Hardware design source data
◆ ◆ ◆ ◆

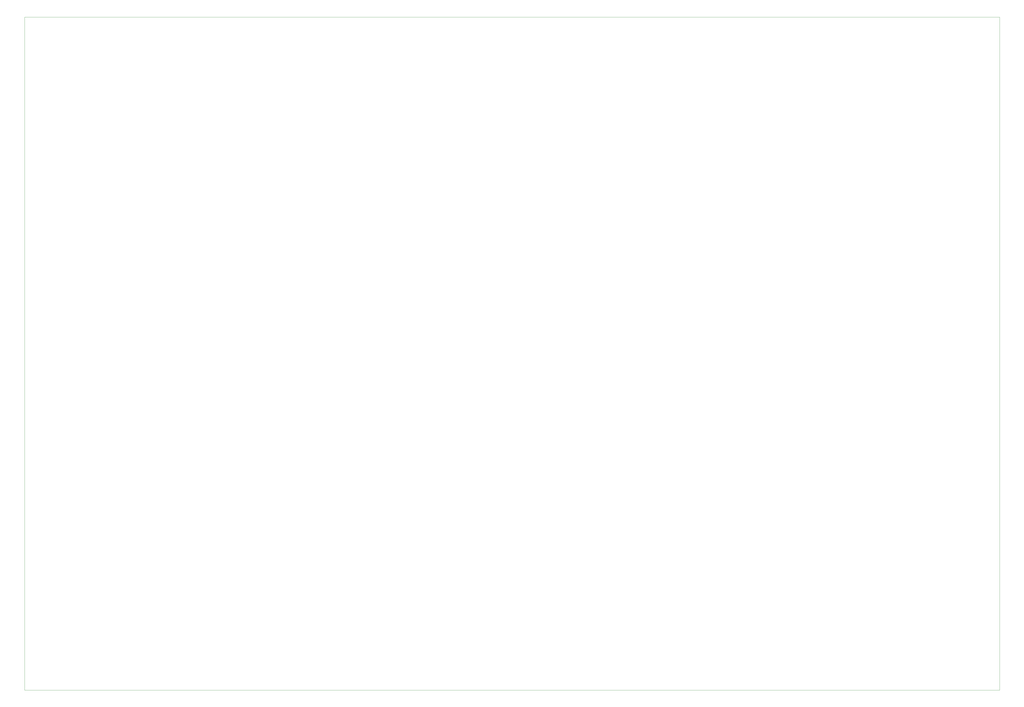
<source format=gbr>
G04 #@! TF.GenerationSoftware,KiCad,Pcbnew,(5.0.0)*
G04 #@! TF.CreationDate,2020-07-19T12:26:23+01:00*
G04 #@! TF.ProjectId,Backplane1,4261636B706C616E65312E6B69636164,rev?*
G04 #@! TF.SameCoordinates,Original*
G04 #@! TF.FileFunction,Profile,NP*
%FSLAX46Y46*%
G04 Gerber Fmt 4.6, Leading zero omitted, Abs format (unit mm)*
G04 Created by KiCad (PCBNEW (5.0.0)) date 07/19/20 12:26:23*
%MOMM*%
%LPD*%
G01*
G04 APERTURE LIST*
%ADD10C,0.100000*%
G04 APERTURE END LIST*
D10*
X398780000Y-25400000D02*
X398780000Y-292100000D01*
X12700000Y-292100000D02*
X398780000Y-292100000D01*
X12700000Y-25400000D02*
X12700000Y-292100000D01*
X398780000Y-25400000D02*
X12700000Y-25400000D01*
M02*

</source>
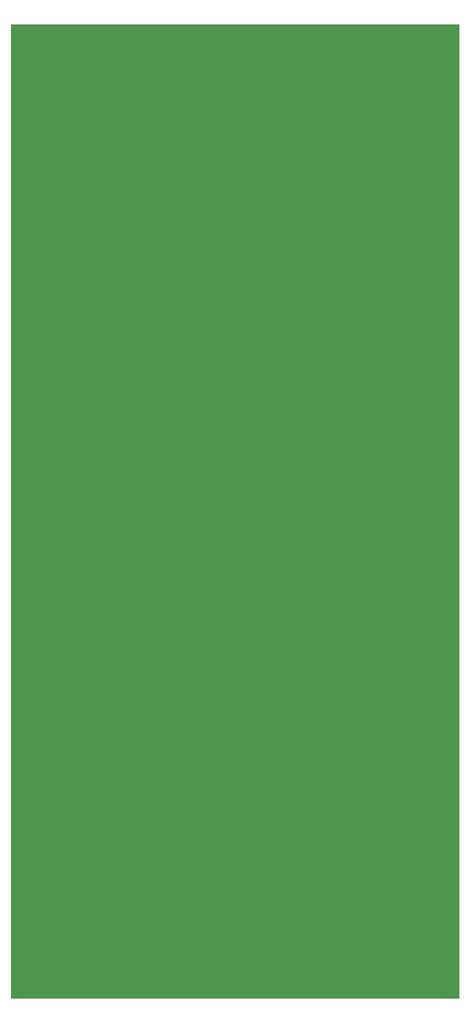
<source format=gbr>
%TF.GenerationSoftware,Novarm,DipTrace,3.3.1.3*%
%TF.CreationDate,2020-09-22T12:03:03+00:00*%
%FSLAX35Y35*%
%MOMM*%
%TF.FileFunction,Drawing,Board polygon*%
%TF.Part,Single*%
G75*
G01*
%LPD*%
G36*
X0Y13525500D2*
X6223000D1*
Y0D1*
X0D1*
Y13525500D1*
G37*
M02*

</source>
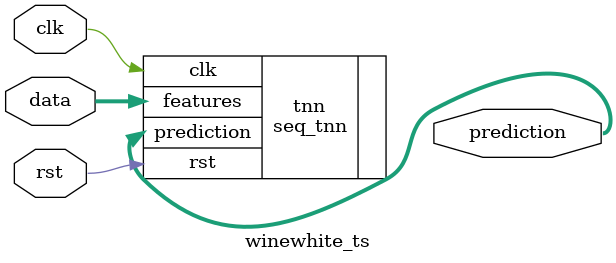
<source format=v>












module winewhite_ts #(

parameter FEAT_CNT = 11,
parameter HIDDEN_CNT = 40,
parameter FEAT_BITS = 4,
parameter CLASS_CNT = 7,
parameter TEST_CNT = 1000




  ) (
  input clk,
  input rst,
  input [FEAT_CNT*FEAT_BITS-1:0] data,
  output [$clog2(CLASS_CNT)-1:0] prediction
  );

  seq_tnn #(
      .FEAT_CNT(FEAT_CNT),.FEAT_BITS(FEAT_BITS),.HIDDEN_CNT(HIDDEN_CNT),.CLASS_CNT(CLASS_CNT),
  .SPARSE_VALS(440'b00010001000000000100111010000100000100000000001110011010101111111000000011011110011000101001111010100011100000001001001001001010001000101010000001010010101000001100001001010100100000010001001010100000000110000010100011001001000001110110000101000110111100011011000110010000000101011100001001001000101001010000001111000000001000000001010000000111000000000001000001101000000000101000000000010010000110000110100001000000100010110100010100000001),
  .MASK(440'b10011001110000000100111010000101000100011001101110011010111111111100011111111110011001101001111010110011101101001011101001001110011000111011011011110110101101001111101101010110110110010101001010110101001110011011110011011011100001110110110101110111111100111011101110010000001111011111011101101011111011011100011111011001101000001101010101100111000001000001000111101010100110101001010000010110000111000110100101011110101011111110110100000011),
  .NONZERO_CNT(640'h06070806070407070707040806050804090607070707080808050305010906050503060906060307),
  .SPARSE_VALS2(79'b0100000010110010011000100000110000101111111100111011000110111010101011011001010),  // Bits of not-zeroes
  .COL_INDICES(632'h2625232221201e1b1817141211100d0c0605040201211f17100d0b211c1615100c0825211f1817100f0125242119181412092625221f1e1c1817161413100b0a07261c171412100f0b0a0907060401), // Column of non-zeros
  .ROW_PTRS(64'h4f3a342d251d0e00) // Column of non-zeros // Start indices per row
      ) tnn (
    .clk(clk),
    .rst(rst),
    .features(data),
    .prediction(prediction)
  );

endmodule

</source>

◆ ◆ ◆ ◆

Activity -> Look through the records above for the string "format", then copy every line that has it.

Your response ->
<source format=gbr>
G04 Gerber Fmt 4.6, Leading zero omitted, Abs format (unit mm)*
<source format=gbr>
<source format=v>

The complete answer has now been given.